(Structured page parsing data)
....

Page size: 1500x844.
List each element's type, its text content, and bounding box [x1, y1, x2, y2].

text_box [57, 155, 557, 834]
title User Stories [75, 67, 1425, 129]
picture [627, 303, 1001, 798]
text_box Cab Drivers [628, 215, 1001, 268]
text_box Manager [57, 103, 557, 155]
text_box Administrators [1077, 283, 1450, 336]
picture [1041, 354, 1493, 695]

....

### TASK
Nothing may be dropped or altered. Copy every line above.

### RESULT OF THE EXERCISE
Page size: 1500x844.
List each element's type, its text content, and bounding box [x1, y1, x2, y2].

text_box [57, 155, 557, 834]
title User Stories [75, 67, 1425, 129]
picture [627, 303, 1001, 798]
text_box Cab Drivers [628, 215, 1001, 268]
text_box Manager [57, 103, 557, 155]
text_box Administrators [1077, 283, 1450, 336]
picture [1041, 354, 1493, 695]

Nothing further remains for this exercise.